À deux mois de son 50e anniversaire, Bernard Hopkins devrait songer à retrouver les autres baby-boomers en Floride. Au lieu de cela, il regardera de haut sa chaise berçante et poursuivra sa quête amorcée il y a près de 30 ans, passant de nouveau le K.-O. au temps qui passe pour livrer un autre combat de championnat du monde.

Hopkins, «The Executioner» («Le Bourreau»), est le vétéran incontesté de l'histoire de la boxe. Il fait paraître des boxeurs comme Jersey Joe Walcott ou Joe Louis pour des amateurs, eux qui ne se sont battus «que» jusqu'à la fin de la trentaine.

Et Hopkins ne compte pas se retirer. Celui qui maîtrise autant l'art de l'entrevue que du direct s'est récemment amusé avec les journalistes. S'assurant qu'un enregistreur était bien en fonction, il s'est penché avant de débiter les questions qu'il a si souvent entendues au cours des 10 dernières années.

«Bernard, comment te sens-tu?
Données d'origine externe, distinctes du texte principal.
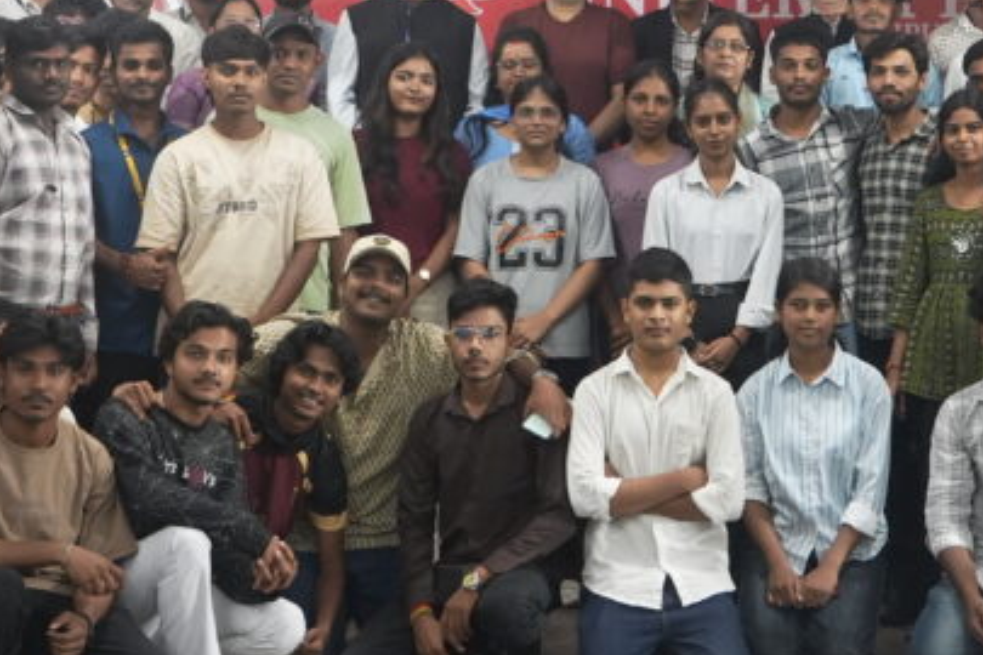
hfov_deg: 22.4
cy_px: 118
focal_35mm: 91
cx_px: 527
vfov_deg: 14.9
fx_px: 2485
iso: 1250
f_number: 4
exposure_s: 1/110
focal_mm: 24
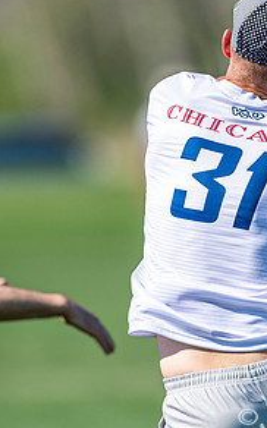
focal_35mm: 1030
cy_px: 120
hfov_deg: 1.3
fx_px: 12016
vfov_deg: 2.0
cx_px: 141
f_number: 2.8
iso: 100
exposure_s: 1/2000
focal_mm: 400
Bernard, pendant combien de temps comptes-tu encore te battre? Bernard, pourquoi n'es-tu pas à la retraite?»

Hopkins s'est redressé, tout sourire, satisfait de son trait d'humour.

«Je ne fais qu'apprécier le voyage», a-t-il ajouté.

Le prochain arrêt de ce voyage surviendra samedi, à Atlantic City, quand il affrontera l'artiste du knock-out russe Sergey Kovalev pour l'unification des titres WBA, IBF et WBO des mi-lourds. Kovalev a une fiche de 25-0-1 avec 23 K.-O.. Il fait figure de favori à 3 contre 1 pour ce combat qui sera présenté sur les ondes de RDS au Québec.

Ce combat ferait un excellent film: un vieillissant boxeur de Philadelphie contre une machine de boxe russe. Tout ce qui manque, c'est James Brown.

«Nous avons une statue de Rocky et ce n'est même pas un vrai type, a dit Hopkins du champion fictif de Philadelphie. Ce que je fais, ils ne pourraient pas l'écrire dans un scénario. Personne ne le croirait. «Ce gars-là? Ce vieux-là? Voyons! Il ne peut pas gagner!» Cette statue est un symbole, mais moi, je suis un champion en chair et en os.»

Il procure toujours beaucoup d'énergie à un sport qui a un besoin criant de personnalités et de combats importants. À sa manière.

Hopkins (55-6-2, 32 K.-O.), qui aura 50 ans le 15 janvier, s'est imposé d'énormes sacrifices pour pouvoir se battre jusqu'à un âge aussi vénérable. Il s'est interdit toute boisson, tout dessert et se tient loin de la restauration rapide.

«Je n'allais pas laisser des livres en trop me passer le K.-O.», dit-il.

Hopkins, le plus vieux champion de l'histoire de la boxe, a subi deux revers contre Jermain Taylor et n'a pas été en mesure de battre Chad Dawson en deux combat. Mais si vous lui demandez qui est l'adversaire le plus difficile qu'il a affronté, ces deux noms ne seront pas mentionnés. Pas plus que ceux d'Oscar De La Hoya, Felix Trinidad ou Antonio Tarver.

«Antwun Echols était vraiment un dur de dur, indique Hopkins. Un cogneur solide.»

«Et il vous frappait une fois que l'arbitre avait demandé d'arrêter», ajoute son entraîneur, Naazim Richardson.

«Tavoris Cloud n'était pas un vilain cogneur, indique Hopkins. C'est simplement qu'il n'a jamais pu m'atteindre comme il faut.»

Sans douter de la victoire de son poulain, Richardson, associé à Hopkins depuis les années 1990, craint Kovalev. Il dit du Russe de 31 ans qu'il «est gros et intimidé par personne».

Hopkins et Richardson ont parlé d'un plan de retraite en privé, mais jamais ils ne laisseront transpirer quoi que ce soit de cette conversation. De toute façon, ce n'est pas pour bientôt. Hopkins veut se battre à 50 ans, avec une ceinture à la taille.

«La seule chose qu'il n'a pas faite dans ce sport, c'est d'être déclassé, note Richardson. Je lui ai suggéré de quitter avant que ça ne lui arrive.»

Peu importe quand ce moment viendra, c'est la boxe qui sera la grande perdante.